We talked about the new work that has gone into Apache Solr (upstream) that allows it to work on Apache Hadoop. Solr has support for writing and reading its index and transaction log files to the HDFS distributed filesystem. This does not use Hadoop Map-Reduce to process Solr data, rather it only uses the HDFS filesystem for index and transaction log file storage. https://cwiki.apache.org/confluence/display/solr/Running+Solr+on+HDFS
We also talked about Solr Cloud and how the sharding features allow Solr to scale with a Hadoop cluster https://cwiki.apache.org/confluence/display/solr/SolrCloud.
Apache Solr includes the ability to set up a cluster of Solr servers that combines fault tolerance and high availability. Called SolrCloud, these capabilities provide distributed indexing and search capabilities, supporting the following features:
- Central configuration for the entire cluster
- Automatic load balancing and fail-over for queries
- ZooKeeper integration for cluster coordination and configuration.
SolrCloud is flexible distributed search and indexing, without a master node to allocate nodes, shards and replicas. Instead, Solr uses ZooKeeper to manage these locations, depending on configuration files and schemas. Documents can be sent to any server and ZooKeeper will figure it out.
Patrick introduced me to Morphlines (part of the Cloudera Development Kit for Hadoop) http://cloudera.github.io/cdk/docs/current/cdk-morphlines/index.html
Cloudera Morphlines is an open source framework that reduces the time and skills necessary to build and change Hadoop ETL stream processing applications that extract, transform and load data into Apache Solr, HBase, HDFS, Enterprise Data Warehouses, or Analytic Online Dashboards. Want to build or facilitate ETL jobs without programming and without substantial MapReduce skills? Get the job done with a minimum amount of fuss and support costs? Here is how to get started.
A morphline is a rich configuration file that makes it easy to define a transformation chain that consumes any kind of data from any kind of data source, processes the data and loads the results into a Hadoop component. It replaces Java programming with simple configuration steps, and correspondingly reduces the cost and integration effort associated with developing and maintaining custom ETL projects.
Morphlines is a library, embeddable in any Java codebase. A morphline is an in-memory container of transformation commands. Commands are plugins to a morphline that perform tasks such as loading, parsing, transforming, or otherwise processing a single record. A record is an in-memory data structure of name-value pairs with optional blob attachments or POJO attachments. The framework is extensible and integrates existing functionality and third party systems in a straightforward manner.
The morphline commands were developed as part of Cloudera Search. Morphlines power ETL data flows from Flume and MapReduce and HBase into Apache Solr. Flume covers the real time case, whereas MapReduce covers the batch processing case. Since the launch of Cloudera Search morphline development graduated into the Cloudera Development Kit(CDK) in order to make the technology accessible to a wider range of users and products, beyond Search. The CDK is a set of libraries, tools, examples, and documentation focused on making it easier to build systems on top of the Hadoop ecosystem. The CDK is hosted on GitHub and encourages involvement by the community. For example, morphlines could be embedded into Crunch, HBase, Impala, Pig, Hive, or Sqoop. Let us know where you want to take it!
┄┄┄┄┄┄┄┄┄┄
**EXERCISE INSTRUCTIONS**
[1] In the notes on Solr and Hadoop, what does SolrCloud use in place of a master node to manage nodes, shards and replicas?
[2] Do these statements agree with the notes on Solr and Hadoop? Answer yes or no for each, quoting the words that decide it.
(a) Running Solr on HDFS relies on Hadoop Map-Reduce to process Solr data.
(b) Morphlines can be embedded in any Java codebase.
(c) In morphline data flows, Flume handles the batch processing case.
[3] Resume the notes on Solr and Hadoop, picking up after their final sentence.
The lines have no connection to the notes on Solr and Hadoop.

**COLLECTED MATERIAL**
┄┄┄┄┄┄┄┄┄┄
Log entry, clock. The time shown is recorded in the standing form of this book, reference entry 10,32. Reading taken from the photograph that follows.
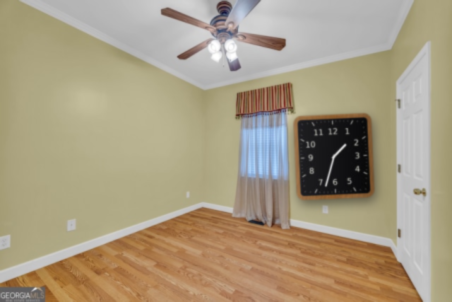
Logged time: 1,33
┄┄┄┄┄┄┄┄┄┄
**ANSWERS TO THE EXERCISE**
[1] ZooKeeper.

[2]
(a) No: "This does not use Hadoop Map-Reduce to process Solr data"
(b) Yes: "Morphlines is a library, embeddable in any Java codebase."
(c) No: "Flume covers the real time case, whereas MapReduce covers the batch processing case."

[3]
Morphlines can be seen as an evolution of Unix pipelines where the data model is generalized to work with streams of generic records, including arbitrary binary payloads. A morphline is an efficient way to consume records (e.g. Flume events, HDFS files, RDBMS tables or Avro objects), turn them into a stream of records, and pipe the stream of records through a set of easily configurable transformations on the way to a target application such as Solr, for example as outlined in the following figure:
In this figure, a Flume Source receives syslog events and sends them to a Flume Morphline Sink, which converts each Flume event to a record and pipes it into a readLine command. The readLine command extracts the log line and pipes it into a grok command. The grok command uses regular expression pattern matching to extract some substrings of the line. It pipes the resulting structured record into the loadSolr command. Finally, the loadSolr command loads the record into Solr, typically a SolrCloud. In the process, raw data or semi-structured data is transformed into structured data according to application modelling requirements.
The Morphline framework ships with a set of frequently used high level transformation and I/O commands that can be combined in application specific ways. The plugin system allows the adding of new transformations and I/O commands and integrates existing functionality and third party systems in a straightforward manner.
This integration enables rapid Hadoop ETL application prototyping, complex stream and event processing in real time, flexible log file analysis, integration of multiple heterogeneous input schemas and file formats, as well as reuse of ETL logic building blocks across Hadoop ETL applications.
The CDK ships an efficient runtime that compiles a morphline on the fly. The runtime executes all commands of a given morphline in the same thread. Piping a record from one command to another implies just a cheap Java method call. In particular, there are no queues, no handoffs among threads, no context switches and no serialization between commands, which minimizes performance overheads.
Morphlines manipulate continuous or arbitrarily large streams of records. A command transforms a record into zero or more records. The data model can be described as follows: A record is a set of named fields where each field has an ordered list of one or more values. A value can be any Java Object. That is, a record is essentially a hash table where each hash table entry contains a String key and a list of Java Objects as values. Note that a field can have multiple values and any two records need not use common field names. This flexible data model corresponds exactly to the characteristics of the Solr/Lucene data model.
Not only structured data, but also binary data can be passed into and processed by a morphline. By convention, a record can contain an optional field named _attachment_body, which can be a Java java.io.InputStream or Java byte. Optionally, such binary input data can be characterized in more detail by setting the fields named _attachment_mimetype (such as “application/pdf”) and _attachment_charset (such as “UTF-8″) and _attachment_name (such as “cars.pdf”), which assists in detecting and parsing the data type. This is similar to the way email works.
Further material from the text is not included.